Preface

These are notes from books, classes, tutorials, vignettes, etc. They contain mistakes, are poorly organized, and are sloppy on fundamentals. They should improve over time, but that’s all I can say for it. Use at your own risk.

The focus of this handbook is statistical inference, including population estimates, group comparisons, and regression modeling. Not included here: probability, supervised ML, unsupervised ML, text mining, time series, survey analysis, or survival analysis. These subjects frequently arise at work, but are distinct enough and large enough to warrant separate handbooks.

Statistical inference is the use of a sample’s distribution to describe the population distribution. Hypothesis tests, confidence intervals, and effect size estimates are all examples of statistical inference.

We wary of published study results. Identical studies might produce significant and non-significant results, yet only the significant result is likely to reach publication (publication bias). The researcher may have tortured the data until they found a statistically significant result. The study might suffer from low statistical power. Applying principles of inference can mitigate these problems.

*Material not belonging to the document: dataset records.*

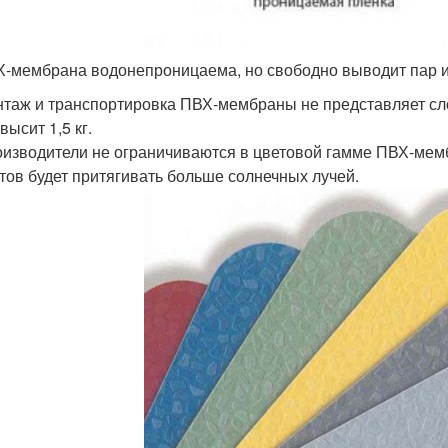
-мембрана водонепроницаема, но свободно выводит пар и
таж и транспортировка ПВХ-мембраны не представляет сл
высит 1,5 кг.
изводители не ограничиваются в цветовой гамме ПВХ-мем
тов будет притягивать больше солнечных лучей.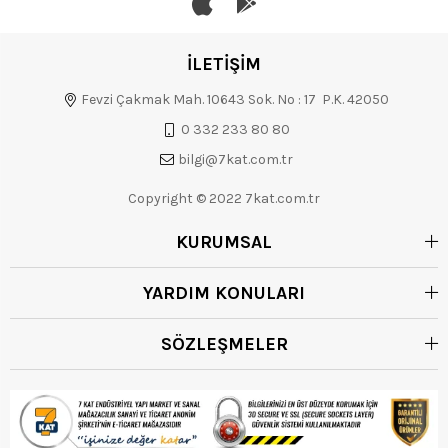
İLETİŞİM
Fevzi Çakmak Mah. 10643 Sok. No : 17 P.K. 42050
0 332 233 80 80
bilgi@7kat.com.tr
Copyright © 2022 7kat.com.tr
KURUMSAL
YARDIM KONULARI
SÖZLEŞMELER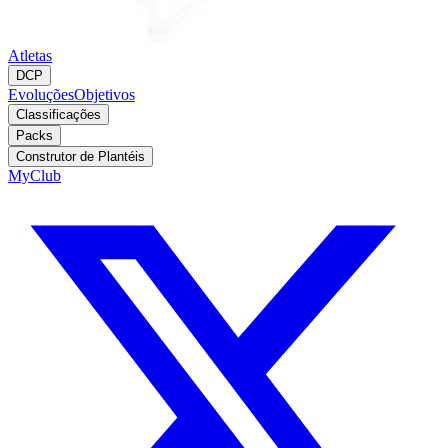
Atletas
DCP
Evoluções
Objetivos
Classificações
Packs
Construtor de Plantéis
MyClub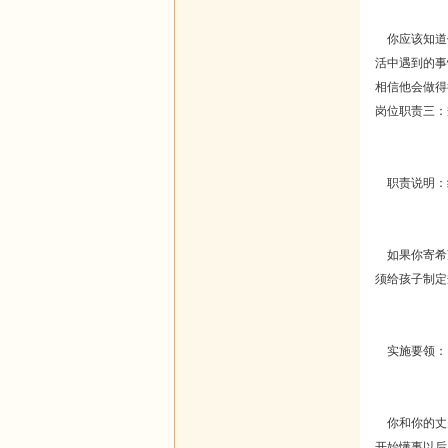
你应该知道
活中遇到的事
相信他会做得
岗位职责三：
职责说明：
如果你寄希
须给孩子制定
实施要领：
你和你的丈夫
开始懂事以后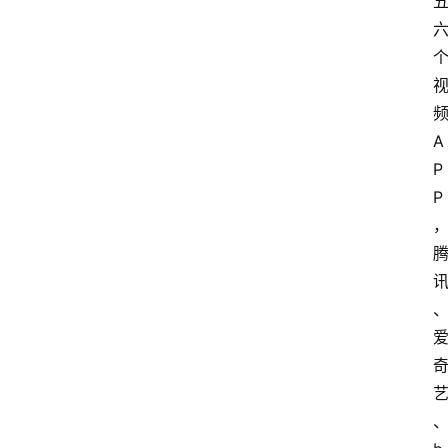
A
P
P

There are at least three approaches to establishing statistical inference: frequentist, likelihood, and Bayesian. Think of them philosophically. The frequentist approach is the path of action. It rejects a null hypothesis if the p-value is low because repeated sample analyses are likely to agree. The likelihood approach is the path of knowledge. It compares the observed summary measure to the likelihoods of the other possible realities. The Bayesian approach is the path of belief. It uses a summary measure to update the prior belief.